During the game between the Kansas City Royals and the Cleveland Indians Saturday evening, a fan was hit by a foul ball down the third base line at Kauffman Stadium in Kansas City. The protective netting extends halfway between home plate and the foul poles along first base and third base. However, the ball was hit past the dugout on the third base side so that the netting was not able to protect the fan. The fan was checked by medical personnel on the scene and was not seriously injured. This is the second time in two weeks that a fan was hit by a foul ball in Kansas City.
Instead of sending a mandate for every baseball team to extend the netting immediately from home plate to the foul poles on both sides, Major League Baseball (MLB) decided that every team should determine how they would deal with the situation. However, this failure to command that every team extends the netting at every ballpark can now open up every team to litigation due to precedent.

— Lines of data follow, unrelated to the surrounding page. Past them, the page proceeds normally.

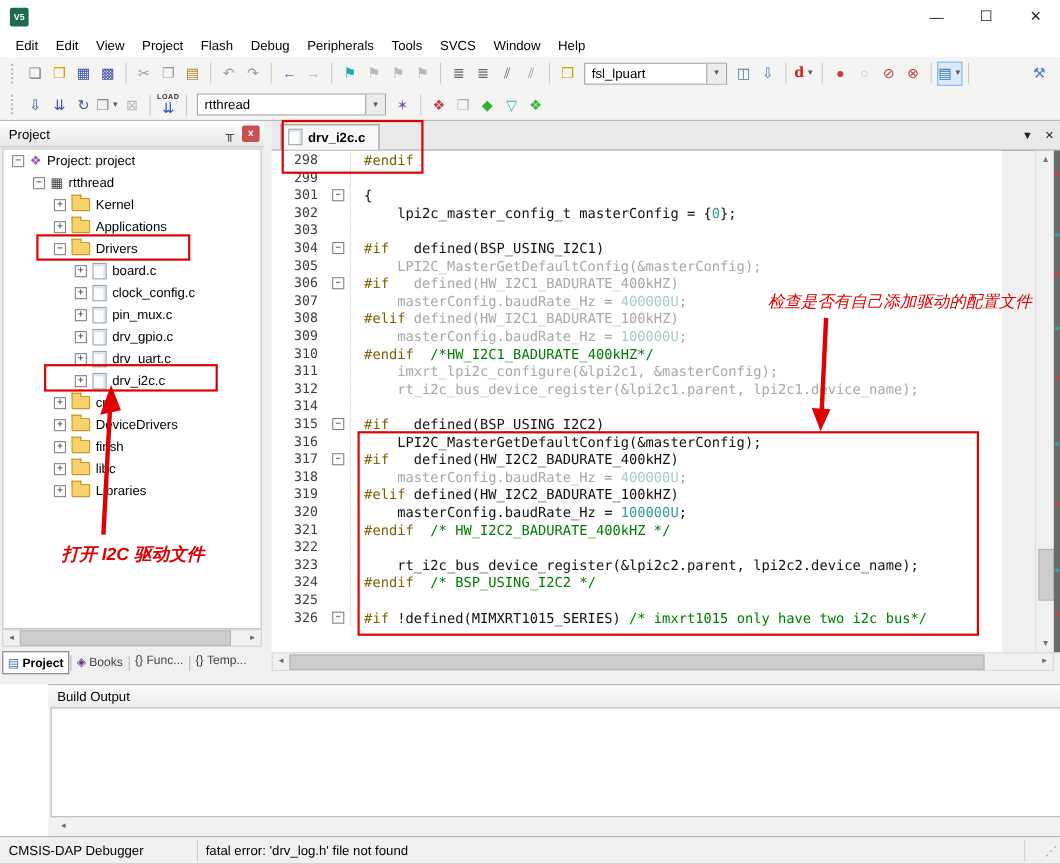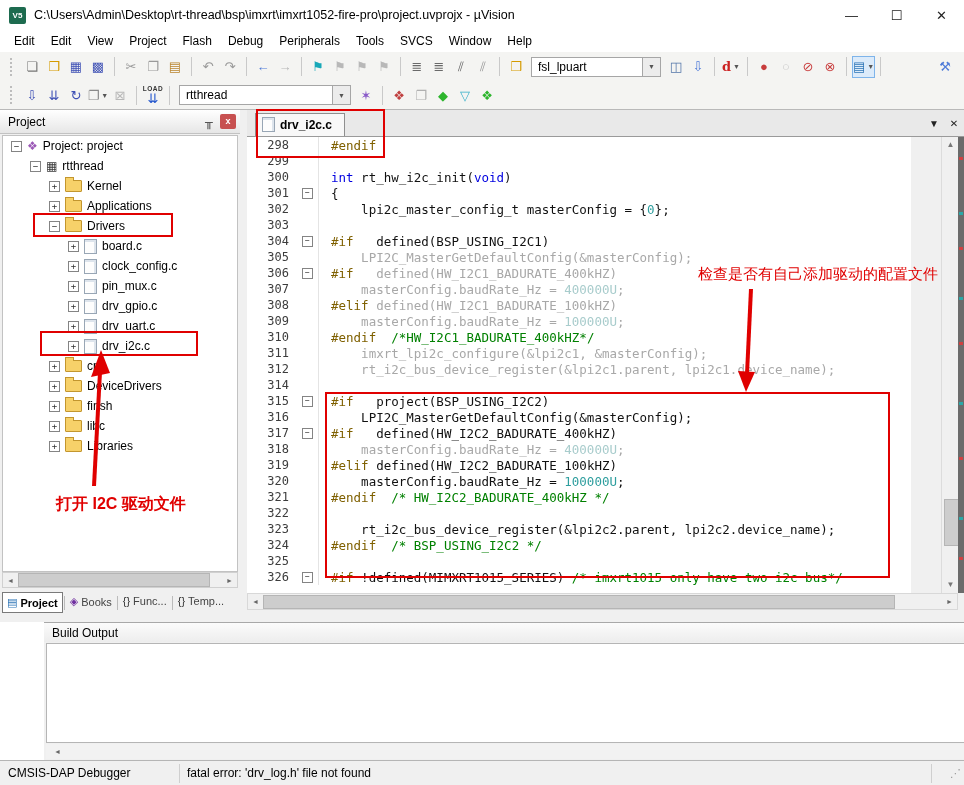--- a/index.html
+++ b/index.html
@@ -126,31 +126,30 @@
          display:flex;align-items:center;justify-content:space-between;padding:0 4px;box-sizing:border-box;}
   
   #statusbar{position:absolute;left:0;top:760px;width:964px;height:25px;background:#f0f0f0;
              border-top:1px solid #b5b5b5;box-sizing:border-box;display:flex;align-items:center;}
   .st-sec{height:19px;display:flex;align-items:center;border-right:1px solid #cfcfcf;box-sizing:border-box;}
   #st-left{width:752px;padding-left:7px;color:#000;}
   #st-dbg{width:180px;padding-left:8px;color:#000;}
   #st-grip{margin-left:auto;color:#9a9a9a;font-size:11px;padding-right:3px;}
   
   .red-box{position:absolute;border:2px solid #e00000;box-sizing:border-box;pointer-events:none;z-index:50;}
-  .red-text{position:absolute;color:#e00000;z-index:50;pointer-events:none;white-space:nowrap;}
+  .red-text{position:absolute;color:#e00000;z-index:50;pointer-events:none;white-space:nowrap;font-style:italic;}
   #ann-svg{position:absolute;left:0;top:0;width:964px;height:785px;z-index:49;pointer-events:none;}
 </style>
 </head>
 <body>
 
 <div id="win">
 
   <div id="titlebar">
     <div id="applogo">V5</div>
-    <div id="apptitle">C:\Users\Admin\Desktop\rt-thread\bsp\imxrt\imxrt1052-fire-pro\project.uvprojx - µVision</div>
     <div id="winbtns">
       <div class="winbtn">—</div>
       <div class="winbtn">☐</div>
       <div class="winbtn">✕</div>
     </div>
   </div>
 
   <div id="menubar">
       <span class="menu-item">Edit</span>
       <span class="menu-item">Edit</span>
@@ -447,35 +446,34 @@
           <span>drv_i2c.c</span>
         </div>
         <div id="tab-extra">
           <div class="ed-btn">▼</div>
           <div class="ed-btn">✕</div>
         </div>
       </div>
       <div id="code">
           <div class="crow"><span class="ln">298</span><span class="fold"></span><span class="ctext"><span class="sg-p">#endif</span></span></div>
           <div class="crow"><span class="ln">299</span><span class="fold"></span><span class="ctext"></span></div>
-          <div class="crow"><span class="ln">300</span><span class="fold"></span><span class="ctext"><span class="sg-k">int</span><span class="sg-t"> rt_hw_i2c_init(</span><span class="sg-k">void</span><span class="sg-t">)</span></span></div>
           <div class="crow"><span class="ln">301</span><span class="fold"><span class="fm">−</span></span><span class="ctext"><span class="sg-t">{</span></span></div>
           <div class="crow"><span class="ln">302</span><span class="fold"></span><span class="ctext"><span class="sg-t">    lpi2c_master_config_t masterConfig = {</span><span class="sg-n">0</span><span class="sg-t">};</span></span></div>
           <div class="crow"><span class="ln">303</span><span class="fold"></span><span class="ctext"></span></div>
           <div class="crow"><span class="ln">304</span><span class="fold"><span class="fm">−</span></span><span class="ctext"><span class="sg-p">#if</span><span class="sg-t">   defined(BSP_USING_I2C1)</span></span></div>
           <div class="crow"><span class="ln">305</span><span class="fold"></span><span class="ctext"><span class="sg-g">    LPI2C_MasterGetDefaultConfig(&amp;masterConfig);</span></span></div>
           <div class="crow"><span class="ln">306</span><span class="fold"><span class="fm">−</span></span><span class="ctext"><span class="sg-p">#if</span><span class="sg-g">   defined(HW_I2C1_BADURATE_400kHZ)</span></span></div>
           <div class="crow"><span class="ln">307</span><span class="fold"></span><span class="ctext"><span class="sg-g">    masterConfig.baudRate_Hz = </span><span class="sg-ni">400000U</span><span class="sg-g">;</span></span></div>
           <div class="crow"><span class="ln">308</span><span class="fold"></span><span class="ctext"><span class="sg-p">#elif</span><span class="sg-g"> defined(HW_I2C1_BADURATE_100kHZ)</span></span></div>
           <div class="crow"><span class="ln">309</span><span class="fold"></span><span class="ctext"><span class="sg-g">    masterConfig.baudRate_Hz = </span><span class="sg-ni">100000U</span><span class="sg-g">;</span></span></div>
           <div class="crow"><span class="ln">310</span><span class="fold"></span><span class="ctext"><span class="sg-p">#endif</span><span class="sg-t">  </span><span class="sg-c">/*HW_I2C1_BADURATE_400kHZ*/</span></span></div>
           <div class="crow"><span class="ln">311</span><span class="fold"></span><span class="ctext"><span class="sg-g">    imxrt_lpi2c_configure(&amp;lpi2c1, &amp;masterConfig);</span></span></div>
           <div class="crow"><span class="ln">312</span><span class="fold"></span><span class="ctext"><span class="sg-g">    rt_i2c_bus_device_register(&amp;lpi2c1.parent, lpi2c1.device_name);</span></span></div>
           <div class="crow"><span class="ln">314</span><span class="fold"></span><span class="ctext"></span></div>
-          <div class="crow"><span class="ln">315</span><span class="fold"><span class="fm">−</span></span><span class="ctext"><span class="sg-p">#if</span><span class="sg-t">   project(BSP_USING_I2C2)</span></span></div>
+          <div class="crow"><span class="ln">315</span><span class="fold"><span class="fm">−</span></span><span class="ctext"><span class="sg-p">#if</span><span class="sg-t">   defined(BSP_USING_I2C2)</span></span></div>
           <div class="crow"><span class="ln">316</span><span class="fold"></span><span class="ctext"><span class="sg-t">    LPI2C_MasterGetDefaultConfig(&amp;masterConfig);</span></span></div>
           <div class="crow"><span class="ln">317</span><span class="fold"><span class="fm">−</span></span><span class="ctext"><span class="sg-p">#if</span><span class="sg-t">   defined(HW_I2C2_BADURATE_400kHZ)</span></span></div>
           <div class="crow"><span class="ln">318</span><span class="fold"></span><span class="ctext"><span class="sg-g">    masterConfig.baudRate_Hz = </span><span class="sg-ni">400000U</span><span class="sg-g">;</span></span></div>
           <div class="crow"><span class="ln">319</span><span class="fold"></span><span class="ctext"><span class="sg-p">#elif</span><span class="sg-t"> defined(HW_I2C2_BADURATE_100kHZ)</span></span></div>
           <div class="crow"><span class="ln">320</span><span class="fold"></span><span class="ctext"><span class="sg-t">    masterConfig.baudRate_Hz = </span><span class="sg-n">100000U</span><span class="sg-t">;</span></span></div>
           <div class="crow"><span class="ln">321</span><span class="fold"></span><span class="ctext"><span class="sg-p">#endif</span><span class="sg-t">  </span><span class="sg-c">/* HW_I2C2_BADURATE_400kHZ */</span></span></div>
           <div class="crow"><span class="ln">322</span><span class="fold"></span></div>
           <div class="crow"><span class="ln">323</span><span class="fold"></span><span class="ctext"><span class="sg-t">    rt_i2c_bus_device_register(&amp;lpi2c2.parent, lpi2c2.device_name);</span></span></div>
           <div class="crow"><span class="ln">324</span><span class="fold"></span><span class="ctext"><span class="sg-p">#endif</span><span class="sg-t">  </span><span class="sg-c">/* BSP_USING_I2C2 */</span></span></div>
           <div class="crow"><span class="ln">325</span><span class="fold"></span><span class="ctext"></span></div>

Last Monday, the Chicago White Sox became the first team and the only team to extend the netting down to both foul poles. Since the White Sox extended the netting days before the incident at Kauffman Stadium, the Royals are now negligent in preventing the fan from being hit by the foul ball Saturday night. There is no excuse for the other 29 MLB teams not having extended netting when the White Sox have already extended the netting.

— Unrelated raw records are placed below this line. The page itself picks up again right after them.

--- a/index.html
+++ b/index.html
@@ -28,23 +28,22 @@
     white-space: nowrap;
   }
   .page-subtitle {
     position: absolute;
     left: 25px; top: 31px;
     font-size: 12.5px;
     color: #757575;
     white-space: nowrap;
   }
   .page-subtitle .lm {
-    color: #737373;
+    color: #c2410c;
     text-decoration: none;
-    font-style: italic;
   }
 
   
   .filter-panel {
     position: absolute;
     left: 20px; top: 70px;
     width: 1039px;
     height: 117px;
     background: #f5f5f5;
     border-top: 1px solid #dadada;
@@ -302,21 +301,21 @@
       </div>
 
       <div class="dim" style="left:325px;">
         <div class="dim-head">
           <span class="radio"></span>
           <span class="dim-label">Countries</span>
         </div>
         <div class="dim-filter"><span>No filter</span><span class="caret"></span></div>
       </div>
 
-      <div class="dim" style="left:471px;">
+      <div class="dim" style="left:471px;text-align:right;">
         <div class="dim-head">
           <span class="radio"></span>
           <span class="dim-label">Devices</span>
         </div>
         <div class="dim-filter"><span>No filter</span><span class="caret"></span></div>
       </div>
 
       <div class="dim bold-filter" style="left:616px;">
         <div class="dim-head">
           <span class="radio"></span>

Plus, the new netting is needed to protect fans from players that are unhinged. In Sunday’s game between the Royals and the Indians to close out the weekend series, Indians starting pitcher Trevor Bauer goes ballistic after blowing a 5-3 lead in the bottom of the fifth inning at Kauffman Stadium in Kansas City. Instead of giving the ball to the manager, he throws the ball from the pitcher’s mound all the way into the center field stands. Extending the netting would protect the fans from players like Trevor Bauer.